IMO delegates will start considering potential black carbon control policies in May at the next Marine Environment Protection Committee meeting. Proposals may include setting black carbon emissions limits for marine engines and ship exhaust, and a ban the use of high black-carbon fuels, such as HFO, in the Arctic. At PPR 6, delegates began developing a ban on using and carrying HFO as fuel for ships in the Arctic, aiming to agree to a ban by 2021 and begin enforcement in 2023. Banning HFO can reduce black carbon emissions by 33% if ships switch to distillate fuels. Larger reductions can be achieved if ships use alternative fuels such as methanol, oxygenated biofuels, or LNG (although fugitive methane emissions could still harm the climate). Black carbon from ships outside IMO’s narrow definition of the Arctic should also be reduced.

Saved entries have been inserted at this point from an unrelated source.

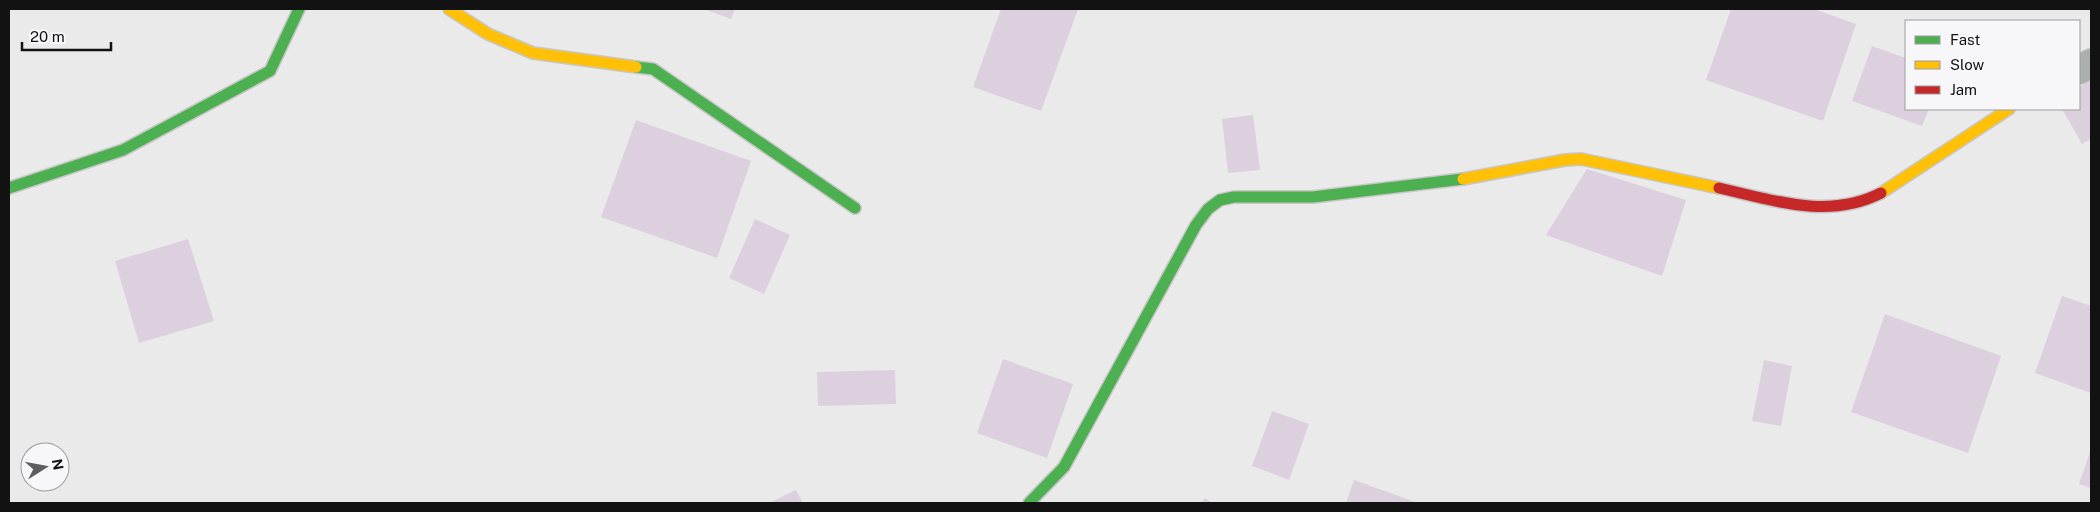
<svg xmlns="http://www.w3.org/2000/svg" width="2100" height="512" viewBox="0 0 2100 512" font-family="'Public Sans',sans-serif">
  <style>
    .building { fill: #dcd0de }
    .lines { fill: none; stroke-linecap: round; stroke-linejoin: round }
    .street-casing { stroke: #c7c7c8; stroke-width: 30 }
    .fast-casing { stroke: #c7c7c8; stroke-width: 14 }
    .slow-casing { stroke: #c7c7c8; stroke-width: 14 }
    .jam-casing { stroke: #c7c7c8; stroke-width: 14 }
    .street { stroke: #adaeae; stroke-width: 28 }
    .fast { stroke: #4caf50; stroke-width: 11 }
    .slow { stroke: #ffc107; stroke-width: 11 }
    .jam { stroke: #c62828; stroke-width: 11 }
  </style>
  <rect width="100%" height="100%" fill="#eaeaea"/>
  <!-- building -->
  <g class="building">
    <path d="M704,9H735L731,19Z"/>
    <path d="M1001,9H1078L1041,111L973,87Z"/>
    <path d="M1731,9H1814L1856,24L1823,121L1706,80Z"/>
    <path d="M1872,46L1906,58V109H1929L1922,126L1852,101Z"/>
    <path d="M2091,80V139L2082,144L2062,109H2079V87Z"/>
    <path d="M1253,115L1260,170L1228,173L1222,119Z"/>
    <path d="M636,120L751,161L717,258L601,217Z"/>
    <path d="M1587,169L1686,200L1662,276L1546,235Z"/>
    <path d="M755,219L790,235L764,294L729,278Z"/>
    <path d="M188,239L214,321L139,343L115,261Z"/>
    <path d="M2062,296L2091,306V393L2035,373Z"/>
    <path d="M1885,314L2001,356L1968,453L1851,412Z"/>
    <path d="M1003,359L1073,384L1047,458L977,433Z"/>
    <path d="M1764,360L1792,366L1781,426L1752,421Z"/>
    <path d="M895,370L896,404L818,406L817,372Z"/>
    <path d="M1272,411L1309,424L1289,480L1252,466Z"/>
    <path d="M2091,449V488L2079,484Z"/>
    <path d="M1354,480L1418,503H1346Z"/>
    <path d="M796,490L803,503H769Z"/>
    <path d="M1205,498L1212,503H1201Z"/>
  </g>
  <g class="lines">
    <defs>
      <path id="street" d="M2079,70L2091,63"/>
      <g id="fast">
        <path d="M636,67L653,69L855,208"/>
        <path d="M9,188L123,150L270,71L299,9"/>
        <path d="M1029,503L1064,467L1196,225L1208,209L1220,200L1234,197H1313L1463,179"/>
      </g>
      <g id="slow">
        <path d="M449,9L488,34L533,53L636,67"/>
        <path d="M1463,179L1565,160L1581,159L1719,188"/>
        <path d="M1881,193L2009,109"/>
      </g>
      <path id="jam" d="M1719,188C1773,200 1828,220 1881,193"/>
    </defs>
    <!-- street casing -->
    <use href="#street" class="street-casing"/>
    <!-- fast casing -->
    <use href="#fast" class="fast-casing"/>
    <!-- slow casing -->
    <use href="#slow" class="slow-casing"/>
    <!-- jam casing -->
    <use href="#jam" class="jam-casing"/>
    <!-- street -->
    <use href="#street" class="street"/>
    <!-- fast -->
    <use href="#fast" class="fast"/>
    <!-- slow -->
    <use href="#slow" class="slow"/>
    <!-- jam -->
    <use href="#jam" class="jam"/>
  </g>
  <!-- border -->
  <rect width="2100" height="512" fill="none" stroke="#121213" stroke-width="20"/>
  <!-- legend -->
  <rect x="1905" y="20" width="175" height="90" fill="#f7f7f9" stroke="#9b9b9d"/>
  <rect x="1915" y="36" width="25" height="8" fill="#4caf50" stroke="#9b9b9d"/>
  <text x="1950" y="45" font-size="15" fill="#121213">Fast</text>
  <rect x="1915" y="61" width="25" height="8" fill="#ffc107" stroke="#9b9b9d"/>
  <text x="1950" y="70" font-size="15" fill="#121213">Slow</text>
  <rect x="1915" y="86" width="25" height="8" fill="#c62828" stroke="#9b9b9d"/>
  <text x="1950" y="95" font-size="15" fill="#121213">Jam</text>
  <!-- north arrow -->
  <g transform="translate(45 467) rotate(79)"><circle r="24" fill="#f7f7f9" stroke="#9b9b9d"/>
  <path d="M0-4L9 19L0 12L-9 19Z" fill="#5e5e5e"/>
  <text y="-8" font-size="14" font-weight="bold" text-anchor="middle" fill="#121213">N</text>
  </g>
  <!-- scale -->
  <path d="M22 42v8h89v-8" fill="none" stroke="#121213" stroke-width="2.5"/>
  <text x="30" y="42" font-size="15" fill="#121213" stroke="#f7f7f9" stroke-width="4" paint-order="stroke">20 m</text>
</svg>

The ICCT will be hosting its sixth workshop on marine black carbon emissions this fall. Our goal will be to identify potential black carbon control policies. These could include certifying new engines to low black carbon emissions, requiring existing ships to use cleaner fuels, removing black carbon from the exhaust using DPFs or ESPs, or other measures.
As the Arctic continues to warm at twice the rate of the rest of the planet, we’re reminded that reducing black carbon emissions delivers immediate climate benefits. The best time to cut black carbon emissions was decades ago. The next best time is today.